> _Work task_
Your reply should reproduce all the data below exactly while excluding the pictures.

> _Records_
-=-=-=-=-

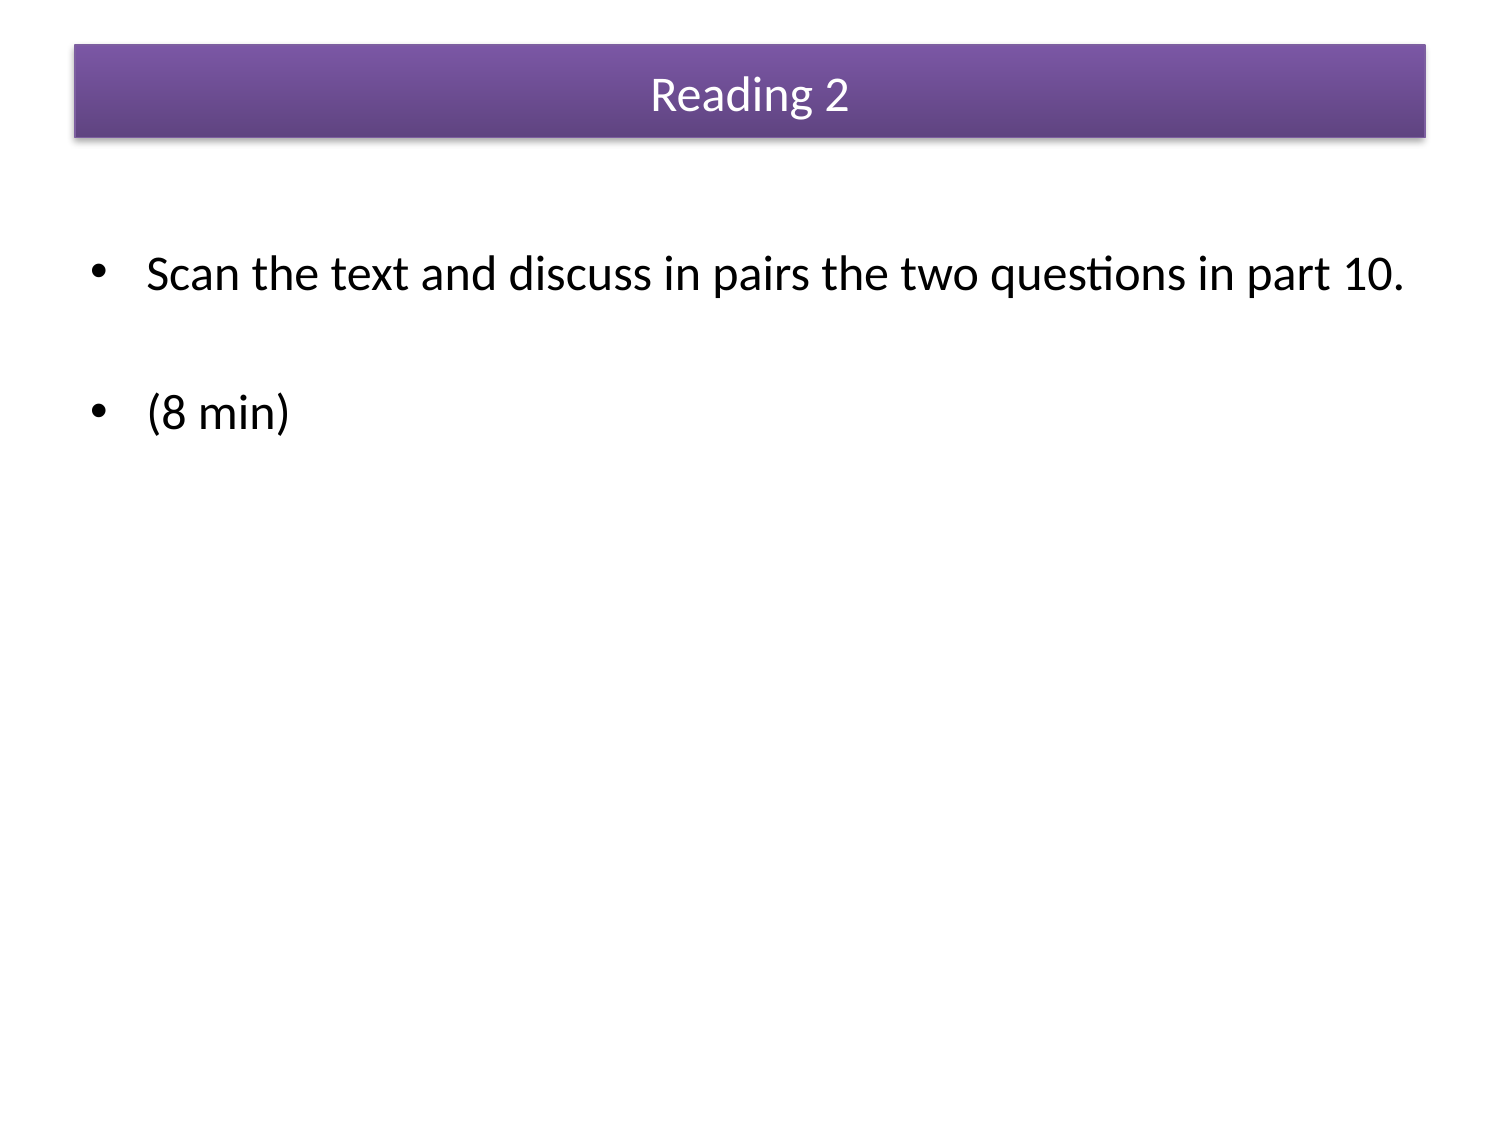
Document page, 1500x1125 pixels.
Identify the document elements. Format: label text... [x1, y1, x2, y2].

title Reading 2 [74, 44, 1426, 138]
list Scan the text and discuss in pairs the two questions in part 10. (8 min) [75, 162, 1425, 1005]
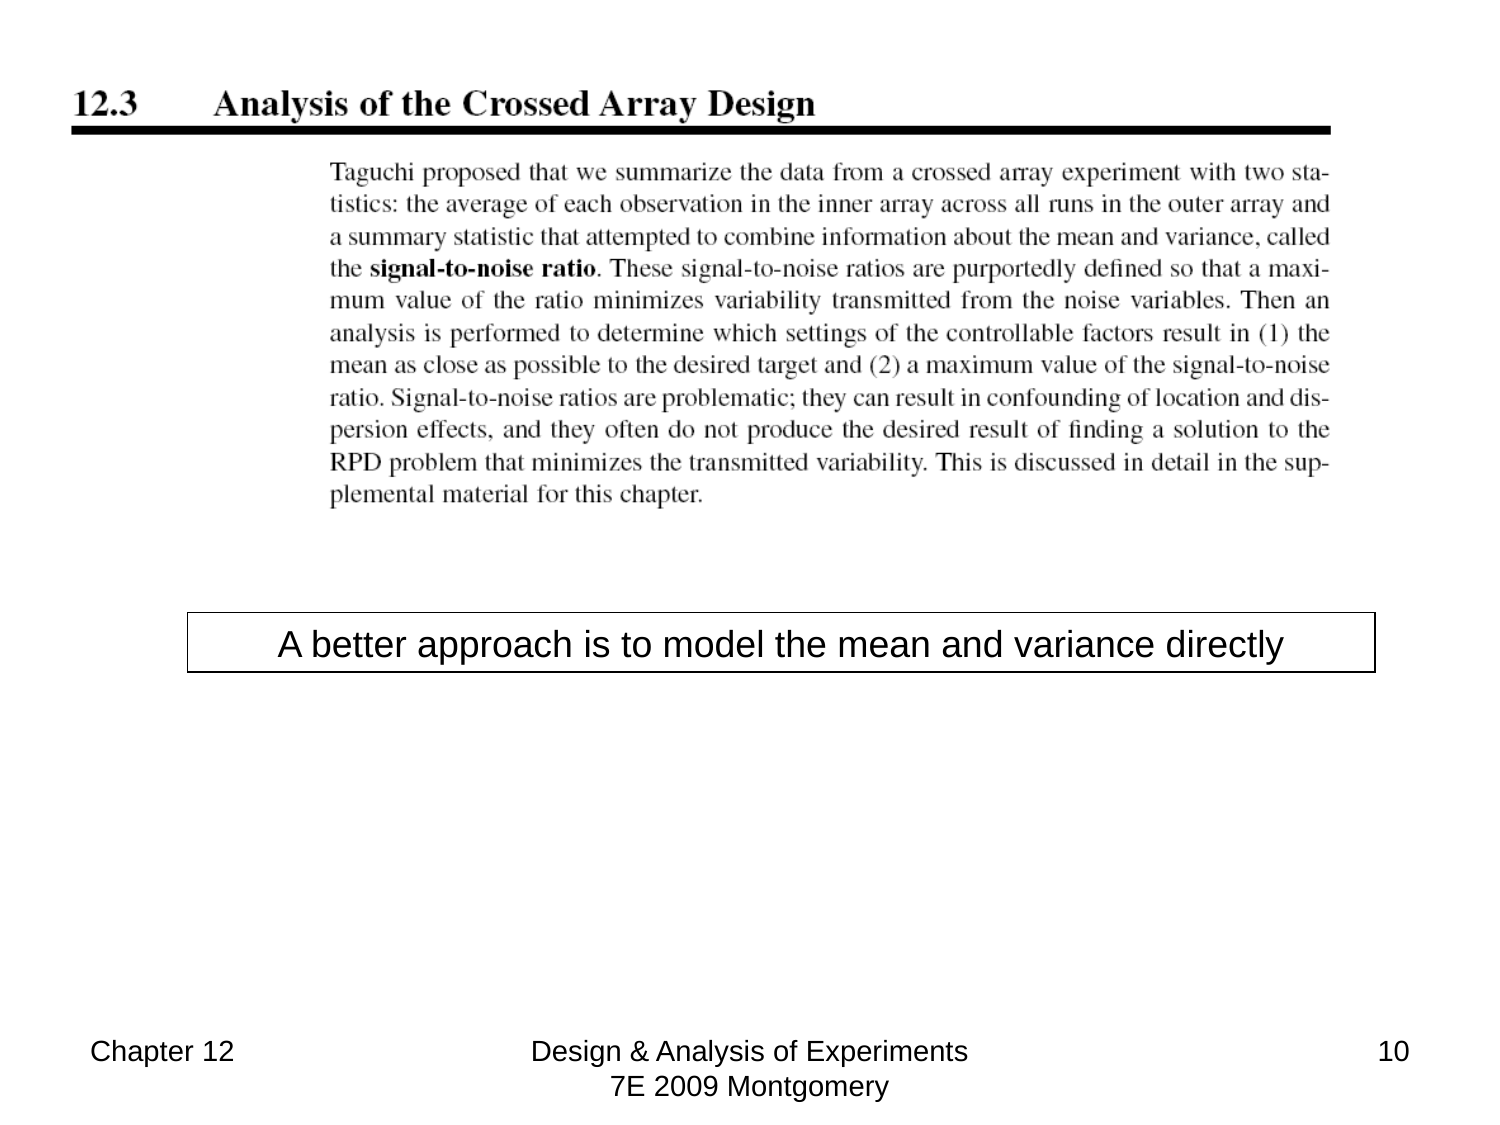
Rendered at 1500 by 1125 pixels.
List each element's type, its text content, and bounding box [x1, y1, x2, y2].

text_box A better approach is to model the mean and variance directly [187, 612, 1375, 673]
slide_number Chapter 12 [74, 1024, 426, 1103]
footer Design & Analysis of Experiments 7E 2009 Montgomery [512, 1024, 988, 1103]
slide_number 10 [1074, 1024, 1426, 1103]
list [49, 74, 1401, 509]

-=-=-=-=-

> _Answer section_
Document page, 1500x1125 pixels.
Identify the document elements. Format: label text... [x1, y1, x2, y2].

title Reading 2 [74, 44, 1426, 138]
list Scan the text and discuss in pairs the two questions in part 10. (8 min) [75, 162, 1425, 1005]
Rendered at 1500 by 1125 pixels.
List each element's type, its text content, and bounding box [x1, y1, x2, y2].

text_box A better approach is to model the mean and variance directly [187, 612, 1375, 673]
slide_number Chapter 12 [74, 1024, 426, 1103]
footer Design & Analysis of Experiments 7E 2009 Montgomery [512, 1024, 988, 1103]
slide_number 10 [1074, 1024, 1426, 1103]
list [49, 74, 1401, 509]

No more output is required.